Step 1. Shut down Tomcat

  1. Run bin/shutdown.sh or bin/shutdown.bat to bring Tomcat down while you are making these changes.
  2. Make a backup of your <CONFLUENCE_HOME>/confluence.cfg.xml file and your <CONFLUENCE_INSTALLATION>/conf/server.xml file, so that you can easily revert if you have a problem.

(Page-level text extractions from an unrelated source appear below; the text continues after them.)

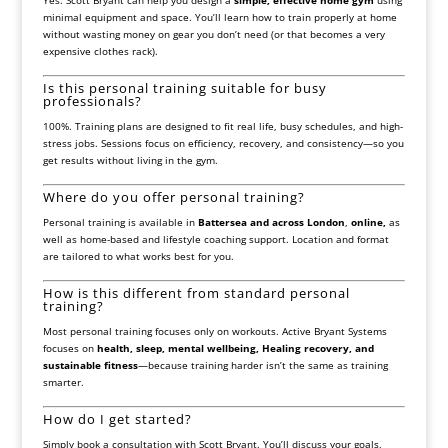
Yes. Scott Bryant can help you design a
simple, effective home gym
using
minimal equipment and space. You’ll learn how to train properly at home
without wasting money on gear you don’t need (or that becomes a very
expensive clothes rack).
Is this personal training suitable for busy
professionals?
100%. Training plans are designed to fit real life, busy schedules, and high-
stress jobs. Sessions focus on efficiency, recovery, and consistency—so you
get results without living in the gym.
Where do you offer personal training?
Personal training is available in
Battersea and across London
,
online,
as
well as home-based and lifestyle coaching support. Location and format
are tailored to what works best for you.
How is this different from standard personal
training?
Most personal training focuses only on workouts. Active Bryant Systems
focuses on
health, sleep, mental wellbeing, Healing recovery, and
sustainable fitness
—because training harder isn’t the same as training
smarter.
How do I get started?
Simply book a consultation with Scott Bryant. You’ll discuss your goals,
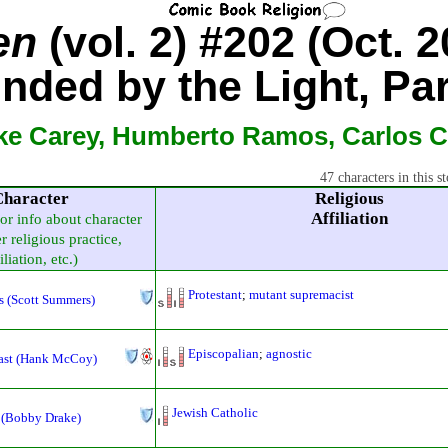
en
(vol. 2) #202 (Oct. 2
inded by the Light, Par
ke Carey, Humberto Ramos, Carlos 
47 characters in this st
Character
Religious
Affiliation
for info about character
r religious practice,
iliation, etc.)
Protestant
;
mutant supremacist
s (Scott Summers)
Episcopalian
;
agnostic
ast (Hank McCoy)
Jewish Catholic
 (Bobby Drake)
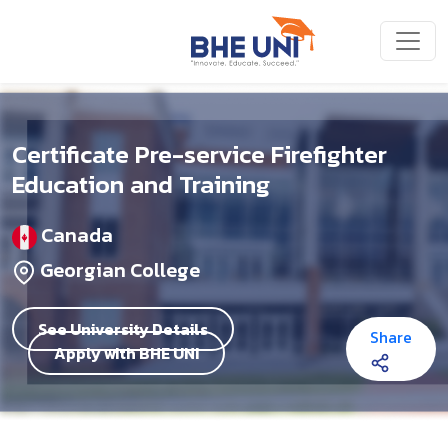
Skip to main content
Certificate Pre-service Firefighter
Education and Training
Canada
Georgian College
See University Details
Share
Apply with BHE UNI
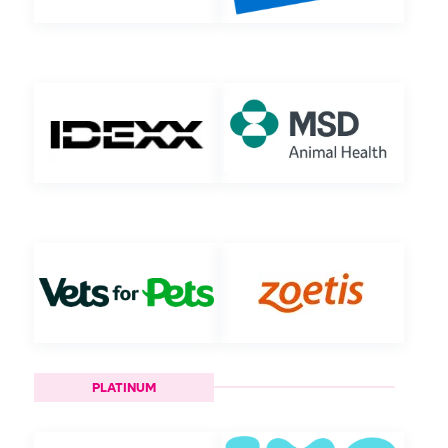
PLATINUM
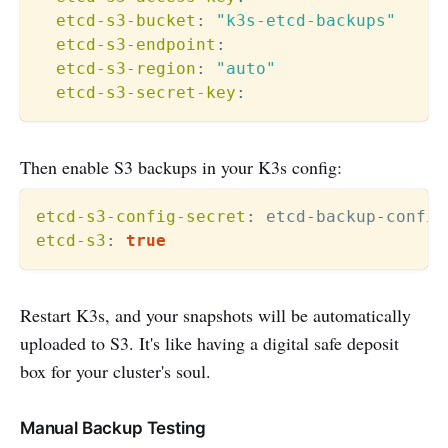
etcd-s3-bucket
:
"k3s-etcd-backups"
etcd-s3-endpoint
:
etcd-s3-region
:
"auto"
etcd-s3-secret-key
:
Then enable S3 backups in your K3s config:
etcd-s3-config-secret
:
 etcd
-
backup
-
etcd-s3
:
true
Restart K3s, and your snapshots will be automatically
uploaded to S3. It's like having a digital safe deposit
box for your cluster's soul.
Manual Backup Testing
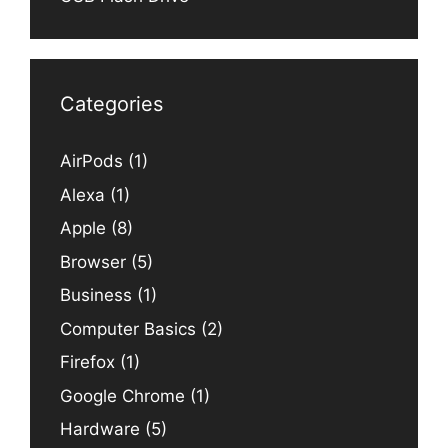
Categories
AirPods
(1)
Alexa
(1)
Apple
(8)
Browser
(5)
Business
(1)
Computer Basics
(2)
Firefox
(1)
Google Chrome
(1)
Hardware
(5)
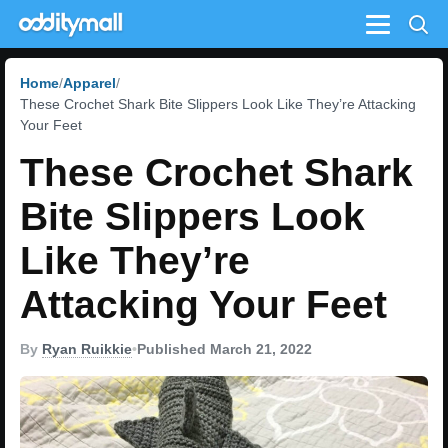
Menu
Home
Apparel
These Crochet Shark Bite Slippers Look Like They’re Attacking
Your Feet
These Crochet Shark
Bite Slippers Look
Like They’re
Attacking Your Feet
By
Ryan Ruikkie
•
Published March 21, 2022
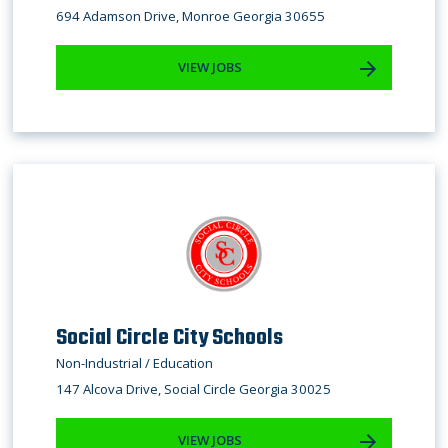
694 Adamson Drive, Monroe Georgia 30655
VIEW JOBS
Social Circle City Schools
Non-Industrial / Education
147 Alcova Drive, Social Circle Georgia 30025
VIEW JOBS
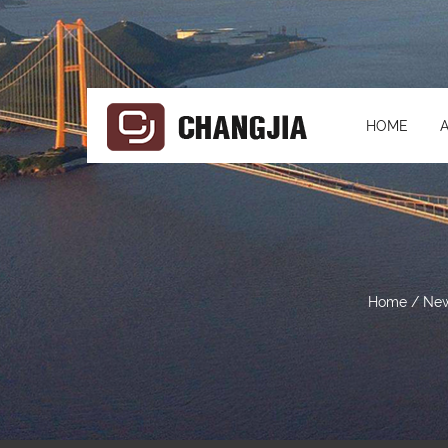
HOME
Home
/
Ne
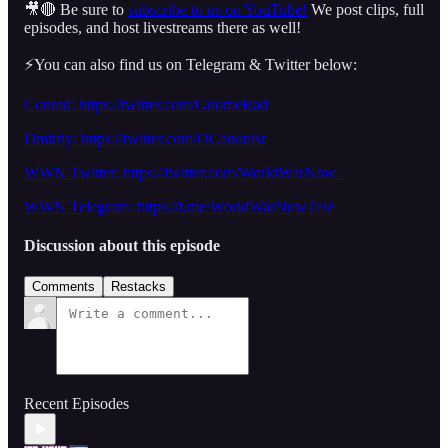
🎥🔴 Be sure to
subscribe to us on YouTube!
We post clips, full
episodes, and host livestreams there as well!
⚡️You can also find us on Telegram & Twitter below:
Conrad: https://twitter.com/GnomeRad
Dmitriy: https://twitter.com/OCanonist
WWN Twitter: https://twitter.com/WorldWarNow_
WWN Telegram: https://t.me/WorldWarNowTele
Discussion about this episode
Comments
Restacks
Recent Episodes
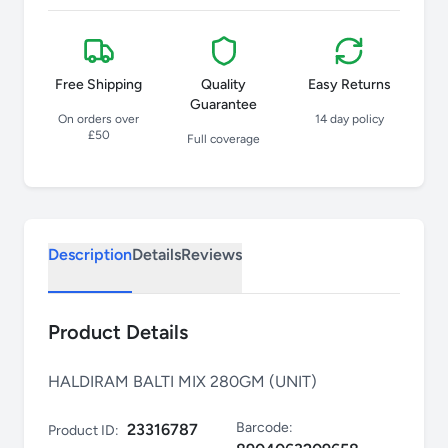
Free Shipping
Quality
Easy Returns
Guarantee
On orders over
14 day policy
£50
Full coverage
Description
Details
Reviews
Product Details
HALDIRAM BALTI MIX 280GM (UNIT)
Barcode:
23316787
Product ID:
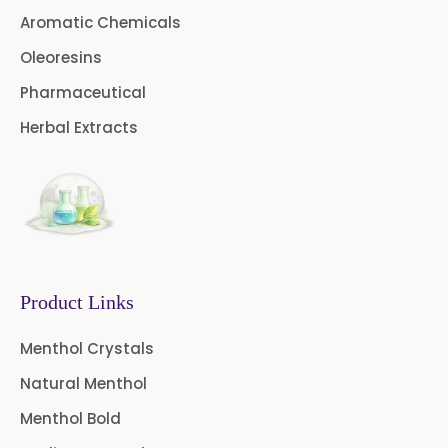
Aromatic Chemicals
Coriander Oil BP
Oleoresins
Evening Primrose Oil USP
Pharmaceutical
Camphor Oil BP
Herbal Extracts
Ibuprofen USP/BP/EP/PH EUR
Caffeine Anhydrous BP/USP
Sodium Saccharin
USP/BP/EP/PH.EUR
Product Links
Peg 1500 USP/BP
Menthol Crystals
Peg 400 USP/BP
Orlistat USP
Natural Menthol
Microcellulose (BP-2019/USP-41)
Menthol Bold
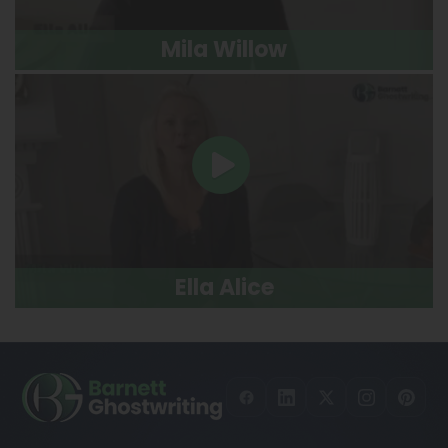
Mila Willow
Ella Alice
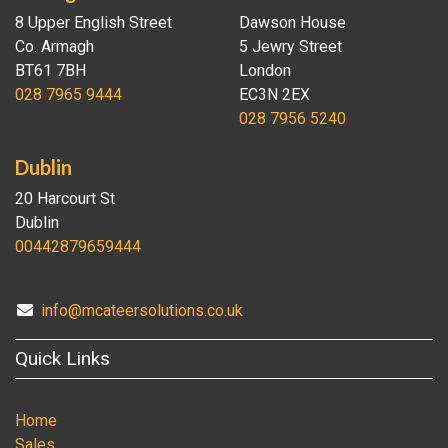
8 Upper English Street
Dawson House
Co. Armagh
5 Jewry Street
BT61 7BH
London
028 7965 9444
EC3N 2EX
028 7956 5240
Dublin
20 Harcourt St
Dublin
00442879659444
info@mcateersolutions.co.uk
Quick Links
Home
Sales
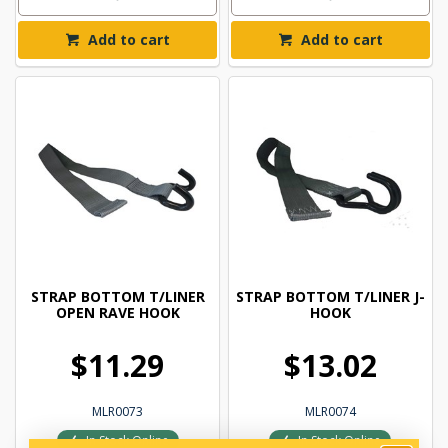
Add to cart
Add to cart
STRAP BOTTOM T/LINER
STRAP BOTTOM T/LINER J-
OPEN RAVE HOOK
HOOK
$11.29
$13.02
MLR0073
MLR0074
In Stock Online
In Stock Online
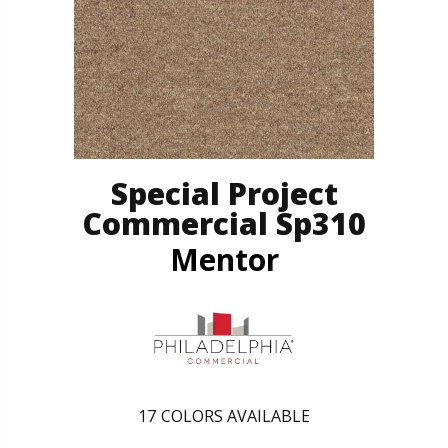
Special Project
Commercial Sp310
Mentor
17
COLORS AVAILABLE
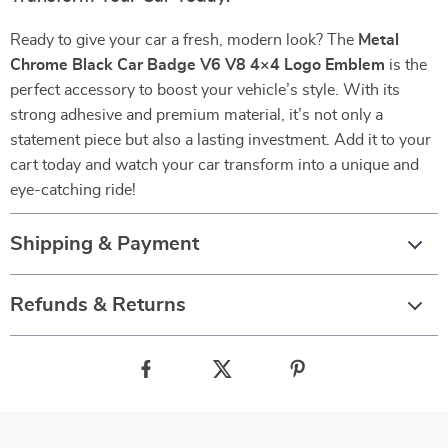
Ready to give your car a fresh, modern look? The
Metal
Chrome Black Car Badge V6 V8 4×4 Logo Emblem
is the
perfect accessory to boost your vehicle’s style. With its
strong adhesive and premium material, it’s not only a
statement piece but also a lasting investment. Add it to your
cart today and watch your car transform into a unique and
eye-catching ride!
Shipping & Payment
Refunds & Returns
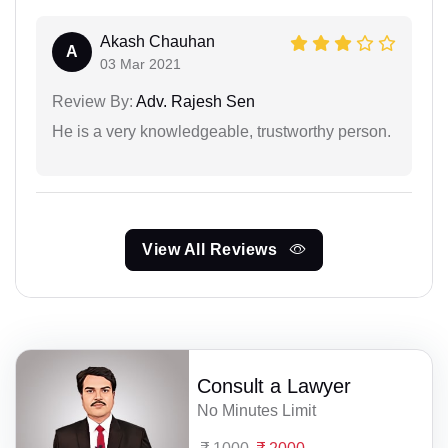
Akash Chauhan
A
03 Mar 2021
Review By:
Adv. Rajesh Sen
He is a very knowledgeable, trustworthy person.
View All Reviews
Consult a Lawyer
No Minutes Limit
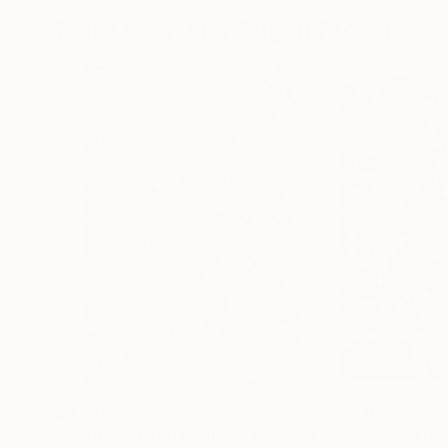
More From Igor Eugen Prokop
$8,110
$4,810
"CARBON CHAUVINISM"
Painting
"Play spring 98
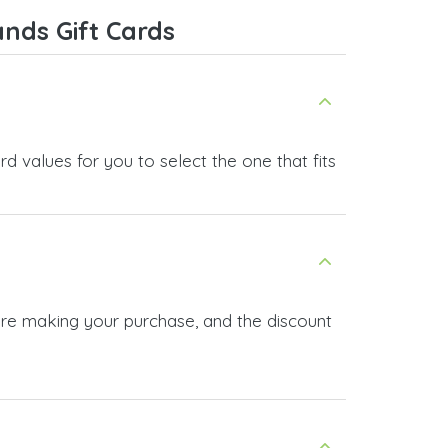
nds Gift Cards
 values for you to select the one that fits
ore making your purchase, and the discount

Step 2. Install the Oracle database driver

  1. Download the Oracle JDBC driver. Links are available on this page: Database JDBC Drivers.
  2. Copy the driver JAR file into the lib folder of your Tomcat installation: <TOMCAT-INSTALLATION>/lib.

Step 3. Configure Tomcat

  1. If you are using the Confluence distribution, edit the conf/server.xml file in your Tomcat installation. If you are running your own Tomcat instance, edit the XML file where you declared the Confluence Context descriptor.
  2. Find the Context element in the Host element:

    <Host name="localhost" debug="0" appBase="webapps" unpackWARs="true" autoDeploy="false">
        <Context path="" docBase="../confluence" debug="0" reloadable="true">
             <!-- Logger is deprecated in Tomcat 5.5. Logging configuration for Confluence is specified in confluence/WEB-INF/classes/log4j.properties -->
             <Manager pathname="" />
        </Context>
    </Host>
    
  3. Insert the DataSource Resource element into the Context element, directly after the opening <Context.../> line,  before Manager, as shown here:

    <Host name="localhost" debug="0" appBase="webapps" unpackWARs="true" autoDeploy="false">
        <Context path="" docBase="../confluence" debug="0" reloadable="true">
             <!-- Logger is deprecated in Tomcat 5.5. Logging configuration for Confluence is specified in confluence/WEB-INF/classes/log4j.properties -->
    			<!-- If you're using Confluence 5.7 or below; change maxTotal to maxActive -->
             <Resource
             name="jdbc/confluence"
             auth="Container"
             type="javax.sql.DataSource"
             driverClassName="oracle.jdbc.OracleDriver"
             url="jdbc:oracle:thin:@hostname:port:sid"
             username="<username>"
             password="<password>"
             connectionProperties="SetBigStringTryClob=true"
    		 accessToUnderlyingConnectionAllowed="true"
             maxTotal="25"
             maxIdle="10"
             maxWaitMillis="10000"
             />
    
             <Manager pathname="" />
        </Context>
    </Host>
    
  4. Change the username and password to match your Oracle login.
  5. Change the url to match the URL for your Oracle database. See how to find your Oracle URL. For example:

    jdbc:oracle:thin:@example.atlassian.com:1521:confluencedb
    
  6. If required, choose different maxTotal and maxIdle values. These define the number of database connections that will be allowed at one time, and the number that will be kept open even when there is no database activity.

Step 4. Configure the Confluence web application

Configure Confluence to use this datasource:

  1. Edit this file in your Confluence installation: <CONFLUENCE_INSTALLATION>/confluence/WEB-INF/web.xml.
  2. Insert the following element just before </web-app> near the end of the file:

    <resource-ref>
      <description>Connection Pool</description>
      <res-ref-name>jdbc/confluence</res-ref-name>
      <res-type>javax.sql.DataSource</res-type>
      <res-auth>Container</res-auth>
    </resource-ref>
    

Step 5. Restart Tomcat

Run bin/startup.sh or bin/startup.bat to start Tomcat with the new settings.